START Source passage
Yes, that's true. The main effect is that spam would become more expensive because the "grinding process" to figure out the addresses would not allow a similar efficiency to storage in the "public keys" (e.g. in P2MS like some of these protocols do).

I don't remember "how much" more expensive data storage would become due to such a measure (should be buried deep in the bitcoin-dev discussion about the OP_RETURN change). IMO it was significant but a malicious spammer would still be able to afford it. But in the bitcoin-dev discussion it was argued that also regular Bitcoin transactions would become more expensive as you would have to store more data in the script, like a signature. See also @gmaxwell's answer here:

There are several fairly straightforward ways to transform arbitrary data to and from an indistinguishable valid pubkey.  One is in the bitcoin codebase already for the P2P encryption.  So what, permanently increase the validation cost of every txn by 1/4 or something to make the opponent copy and paste a bit of existing code?

A slight doubt I had about your post, @gmaxwell:

So not only would that fail, it would also make things worse since at least now a node could expand its definition of unspendable outputs to include the ~half of these that aren't valid points and exclude them from their UTXO set. But if blocked and then they move to adjusting the encoding so they're always valid points (or just changes to make them 256 bit "script hashes") this option goes away.
I interpret that "currently" there would be some methods for nodes to exclude these "fake public keys" from their UTXO set already, but if the validation was changed, that would not longer be possible. So does this mean that there could be indeed some "spam-pruning" methods to be set up for the case the fake public key method become too widespread? I guess the primary question would be the cost of this method for nodes vs. the cost of storing the data.

Of course spammers, if they really want to be sure that their data remains on the blockchain, could already now develop a completely "safe" protocol, for example encoding the data directly into pubkey hashes or addresses. Not even a method based on UTXO expiration (with recovery option, see my thread here) would really help in this case, although it would increase the costs to store that content "forever" if the UTXO expiration also allows nodes to prune the UTXOs from blockchain data.

The other method we have is to enforce transaction (not block!) pruning as an optional command-line option, by using a bloom filter to completely ignore Bitcoin eater addresses, invalid keys, OP_RETURN.
I guess that is what @gmaxwell wrote above. As long as full nodes need to archive everything, however, that would indeed only be useful for "passive" nodes, i.e. not those actively distributing the blockchain.
END Source passage
- Assignment 1 -
Quote the passage on Bitcoin data storage from "There are several" to "of existing code?".
START Records supplied
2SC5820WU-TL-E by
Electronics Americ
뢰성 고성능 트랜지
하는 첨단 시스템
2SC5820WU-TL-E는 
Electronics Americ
END Records supplied
- Assignment 2 -
Rewrite the lines read from the row above, changing every "Electronics" to "Devices" and leaving everything else untouched.

- Written response 1 -
There are several fairly straightforward ways to transform arbitrary data to and from an indistinguishable valid pubkey.  One is in the bitcoin codebase already for the P2P encryption.  So what, permanently increase the validation cost of every txn by 1/4 or something to make the opponent copy and paste a bit of existing code?

- Written response 2 -
2SC5820WU-TL-E by
Devices Americ
뢰성 고성능 트랜지
하는 첨단 시스템
2SC5820WU-TL-E는 
Devices Americ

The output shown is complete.